NeuroTalk and Brains and Bourbon

Neurotalk, founded by Erica Seigneur, Forrest Collman, and Mark Padolina, features interviews with neuroscientists visiting Stanford. Brains and Bourbon, founded by Erica Seigneur, Forrest Collman, and Nick Weiler, is a boozier conversation about neuroscience. Both of these podcasts are part of NeuWrite West, a graduate student group at Stanford that aims to train scientists to become better communicators, as well as to share neuroscience research with the public. In addition to their two podcast series, the NeuWrite West group writes about recent neuroscience research on the Stanford Neuroblog.

You can find episodes of both podcasts here.
Follow on Twitter @stanfordneuro and Facebook.

 

–Q&A with Erica Seigneur–

Georgeann: Why did you decide to start these podcasts? 

Erica: With Neurotalk, the goal is to bring the scientist back into the discussion of science, rather than just focusing on data and results. We try to get the scientists to talk about their personal journey through science—how they first became interested, what was the process of coming up with a certain experiment or question, and how the things they learn through their own work has influenced the way they see and interact with the world. With Brains and Bourbon, the goal is pretty much the same, but we try to go about it in a more casual manner. We try to recreate the way scientists discuss science when we are socializing with each other, when we tend to speak more freely and passionately about what we do than what you might see in a more formal interview. 

Georgeann: What has been your favorite interview so far? 

Erica: My favorite interview so far was when we spoke with Michael Platt in the second episode of Neurotalk. Mostly it’s my favorite because he was such an engaging interview subject, in particular, there’s a point in the interview where he talks about how he and his advisor at the time, Paul Glimcher, outlined an experiment in the sand on the beach, which I absolutely love.

Georgeann: Do you have a feeling for who your audience is?

Erica: For the most part, I think our audience is largely Stanford students, postdocs, and professors. I think our audience has been expanding to the wider community though, largely due to the great work that Astra Bryant does with the Stanford Neuroblog and through Twitter.

Georgeann: Who do you want it to be? 

Erica: Ideally, we would like to reach as wide of an audience as possible.
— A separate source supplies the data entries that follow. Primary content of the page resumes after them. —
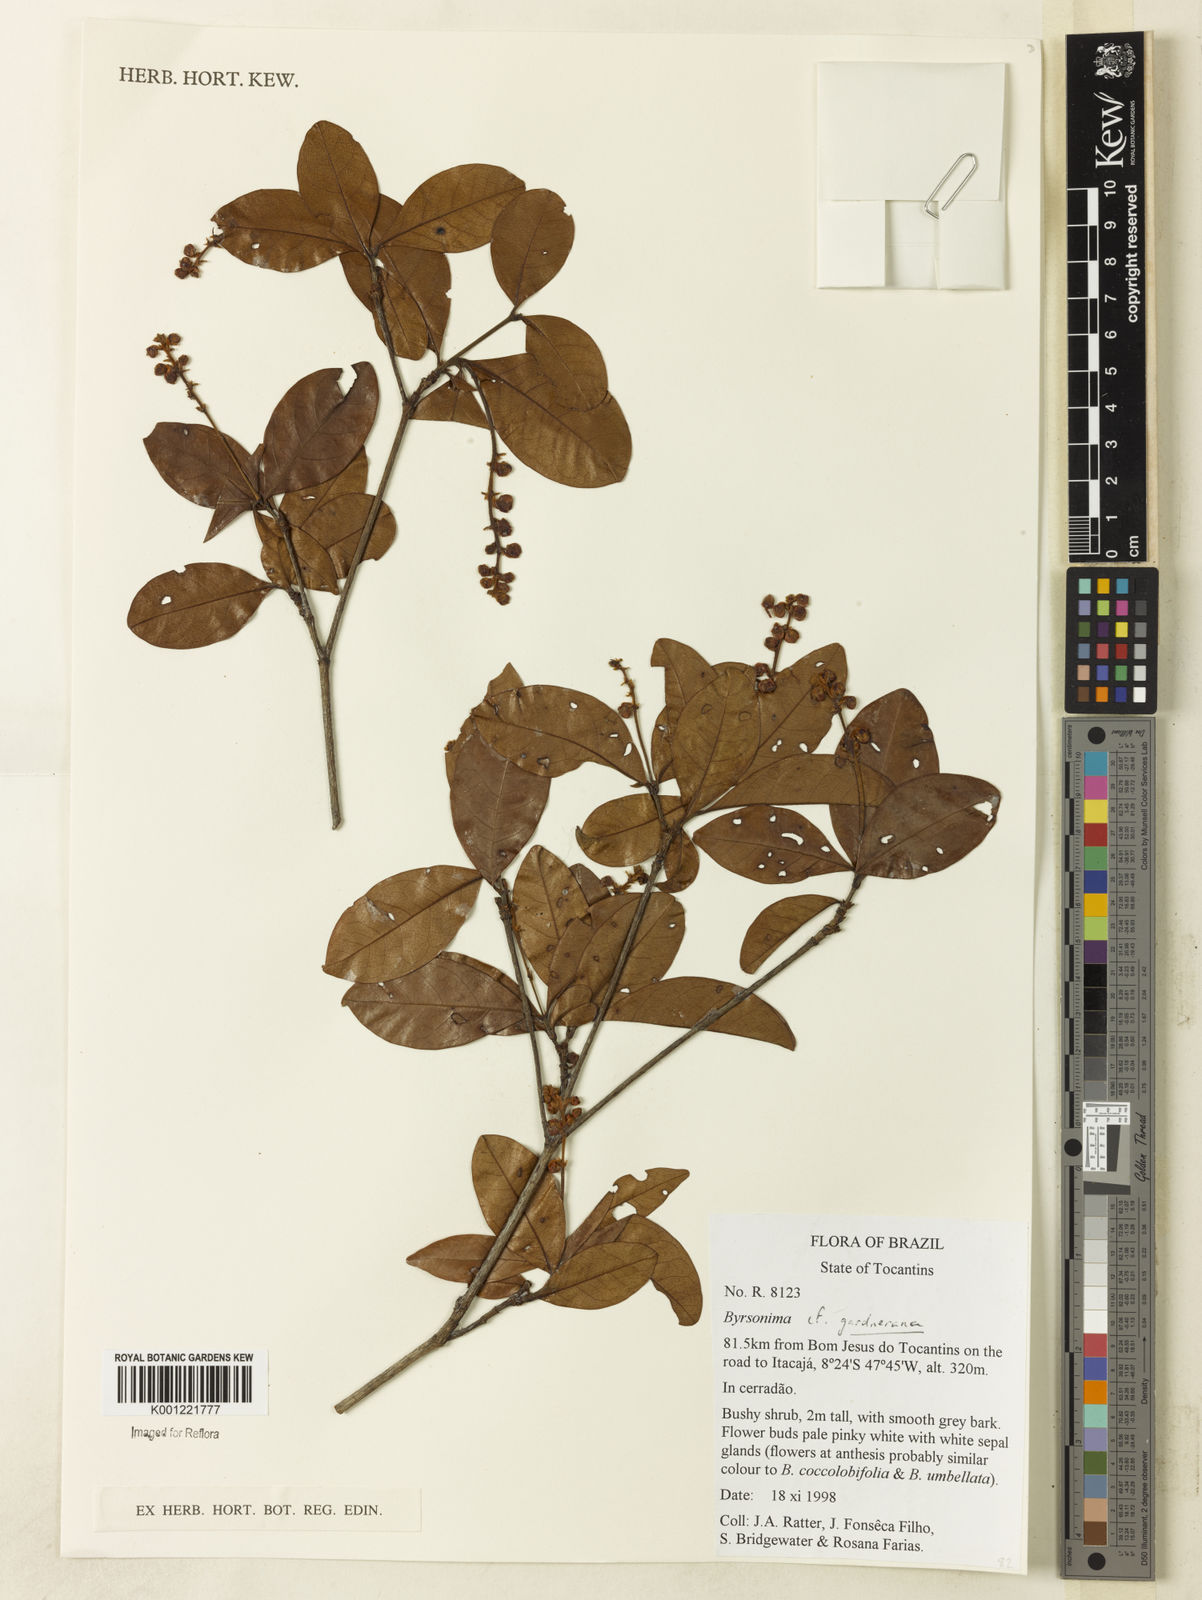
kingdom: Plantae
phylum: Tracheophyta
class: Magnoliopsida
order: Malpighiales
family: Malpighiaceae
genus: Byrsonima
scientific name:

One of the main goals of Neuwrite West (which is the group that produces both podcasts) is to increase and improve communication between scientists and the general public, and hopefully, the podcasts can be an effective avenue for that.

Georgeann: What do you think the public cares about? What do they want to know about science? 

Erica: I think the public cares a lot about science, particularly neuroscience. We all have brains, and we’re all really interested in understanding how they work.

Georgeann: What are your favorite science podcasts?

Erica: My favorite science podcasts are RadiolabThe Infinite Monkey Cage, Science Friday, and Freakonomics RadioA really excellent local podcast is Generation Anthropocene, which is produced by a group of Stanford undergrad and graduate students.